Microsoft likes to use Macs in their ads, this time for an anti-spyware app 
It's a titanium PowerBook G4 with an, uhm, all white screen:

http://www.microsoft.com/
http://i.microsoft.com/h/en-us/i/antispyware_4_10.jpg


----------



## applewhore (May 8, 2005)

nice one!


----------



## riccbhard (May 9, 2005)

Really shows that they are even too scared to use their own crappy products in their ads.


----------



## JetwingX (May 9, 2005)

um... if i am not mistaken, MS makes software. not computers. (and all they are really showing is the computer :-\

but what ever. macs make for better photo ops


----------



## ksv (May 9, 2005)

JetwingX said:
			
		

> um... if i am not mistaken, MS makes software. not computers. (and all they are really showing is the computer :-\
> 
> but what ever. macs make for better photo ops



I really wouldn't want an anti-spyware app from *Microsoft* on my Mac though.


----------



## Lt Major Burns (May 9, 2005)

have you heard about it? it's a wonderful concept - they're gonna make people pay for as soon as everyones got it... CASH COW! make people pay _again_ for a shoddy product.....


----------



## MBHockey (May 9, 2005)

where is that pic on the main spyware beta page?

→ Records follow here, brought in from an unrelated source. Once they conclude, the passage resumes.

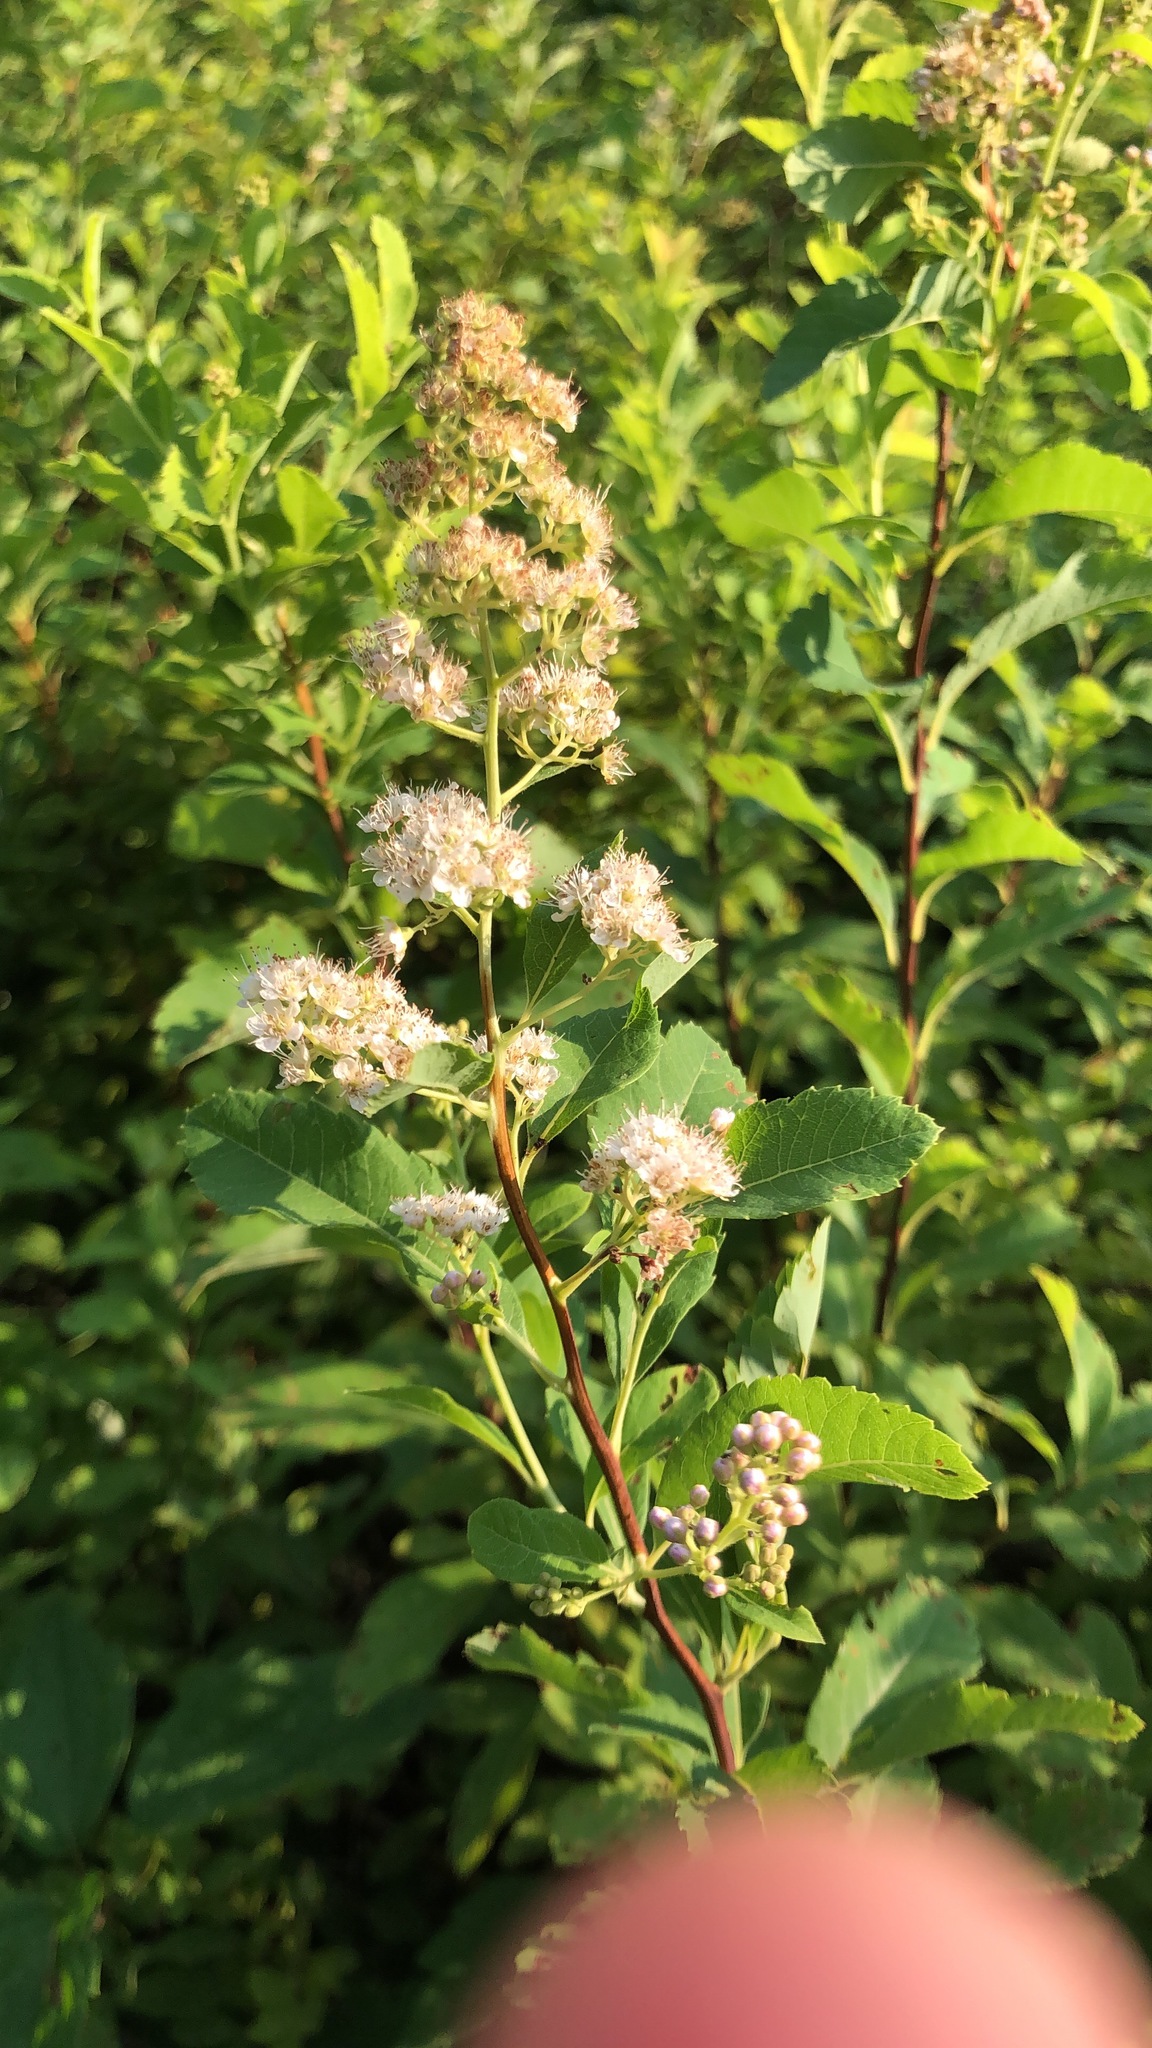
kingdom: Plantae
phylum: Tracheophyta
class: Magnoliopsida
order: Rosales
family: Rosaceae
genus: Spiraea
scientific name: Spiraea alba
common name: Pale bridewort
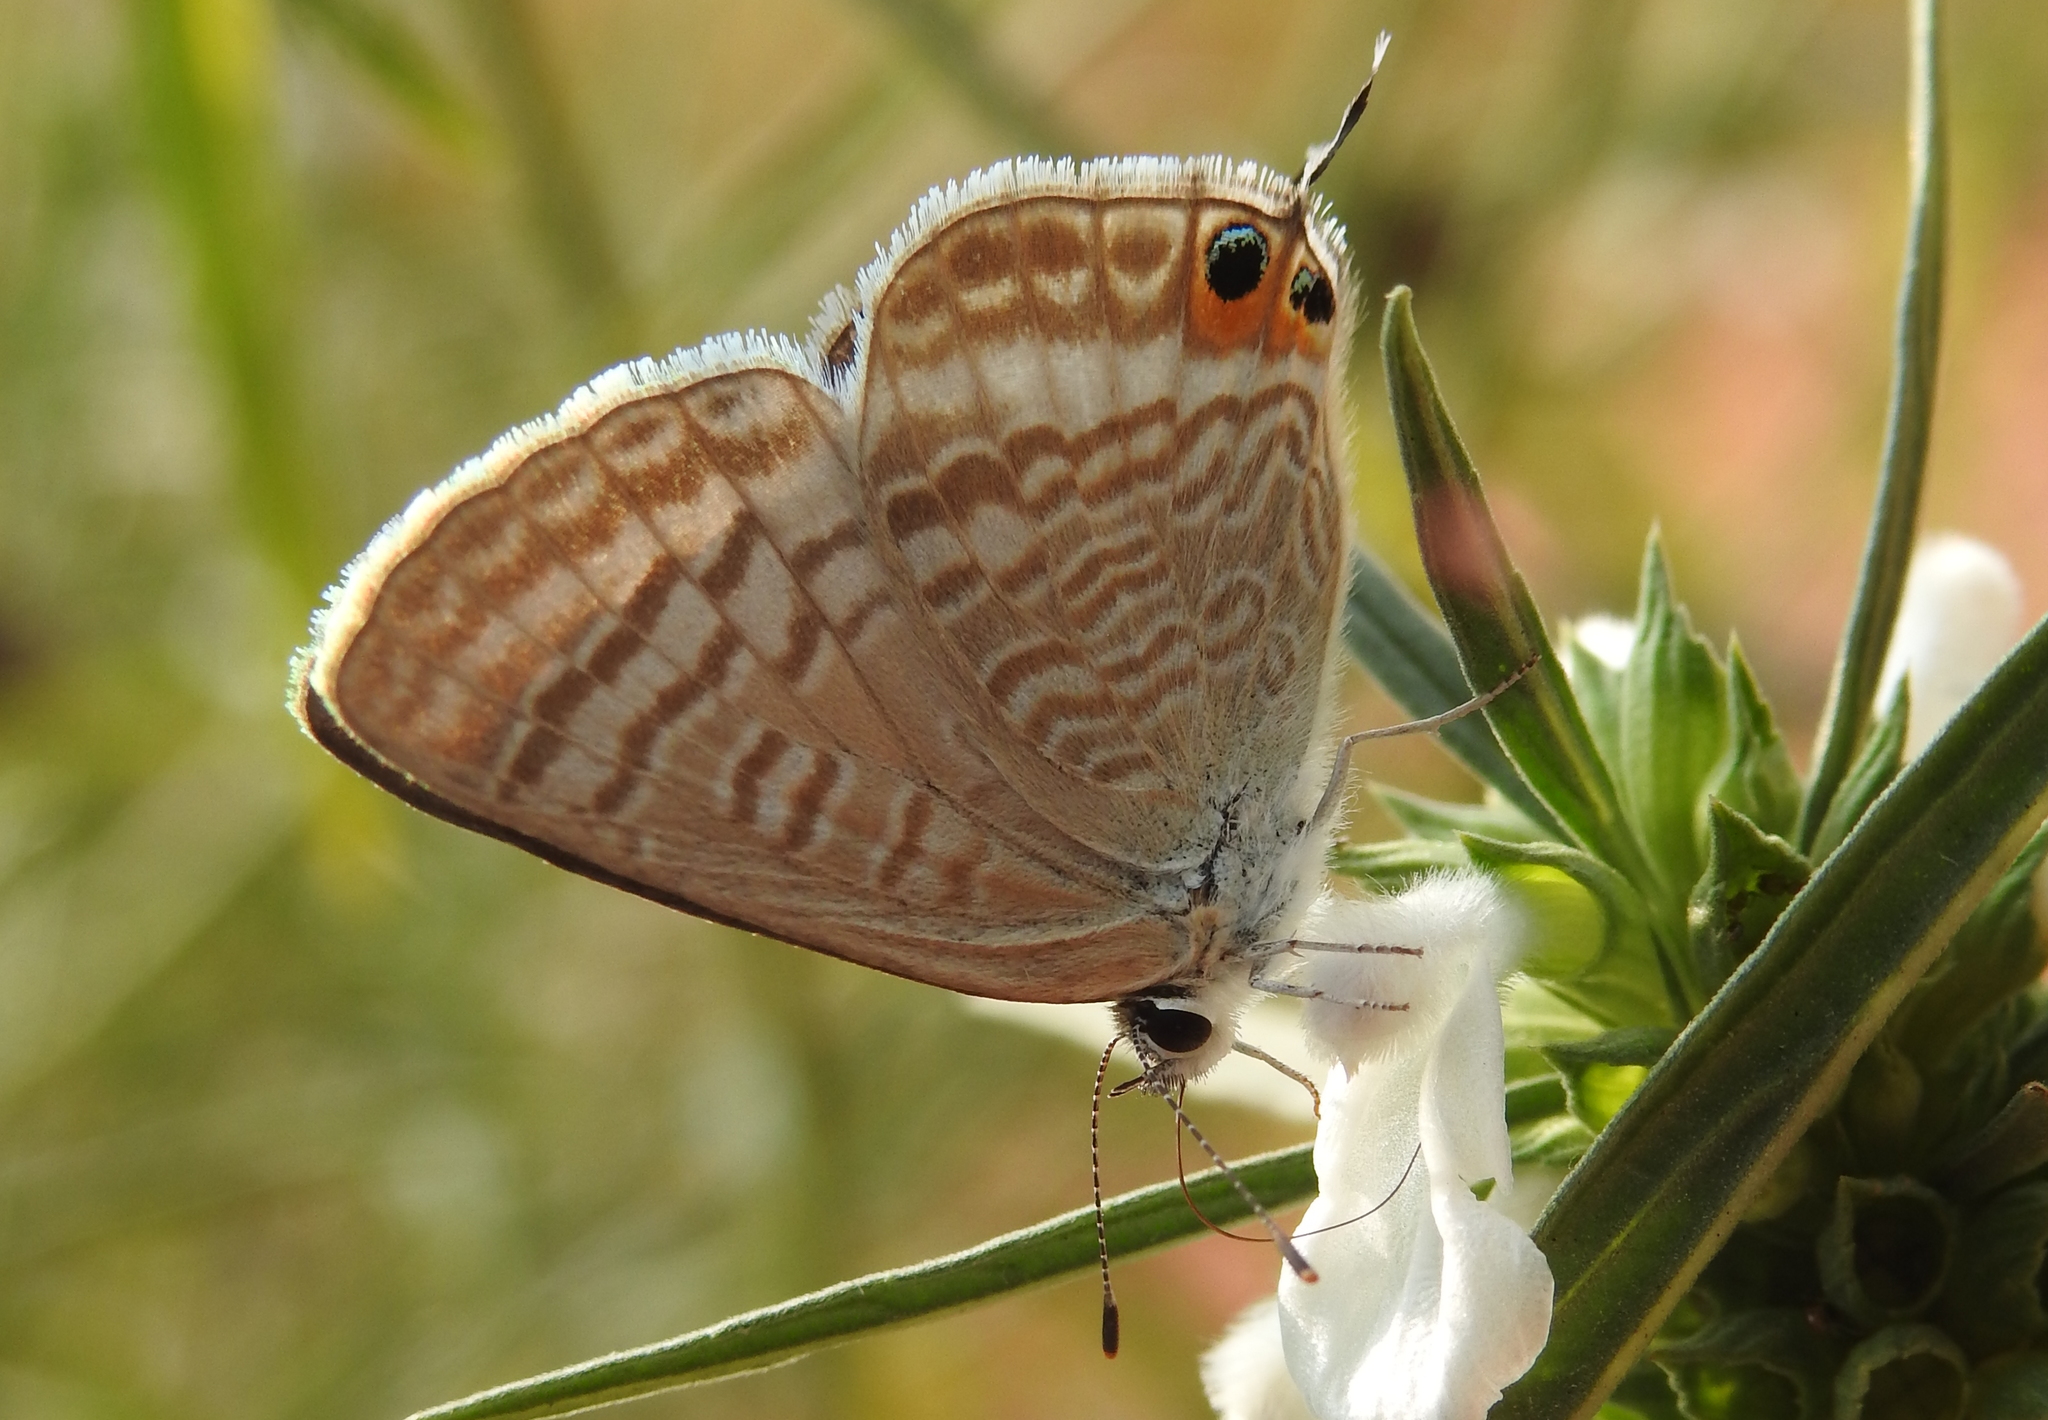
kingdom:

I can't seem to find it...i'd like to directly link to that...i think otherwise people would think it's photoshopped


----------



## ksv (Jul 2, 2005)

It's back on the front page  http://www.microsoft.com/


----------



## applewhore (Jul 2, 2005)

I think it's a wonderful marketing opportunity for Apple.

"Microsoft recommends that, in order to avoid spyware on your computer, you....

GET  A MAC!!!"

Too funny...


----------



## Giaguara (Jul 3, 2005)

rotlf


----------



## Pengu (Jul 4, 2005)

well intel's new CEO already said that when he took over. now he can be right, but not hurt sales!


----------



## fjdouse (Jul 4, 2005)

Pengu said:
			
		

> well intel's new CEO already said that when he took over. now he can be right, but not hurt sales!


Wouldn't it be great if Intel publicly announced they were going to use Intel based Apple hardware for internal use at some point.


----------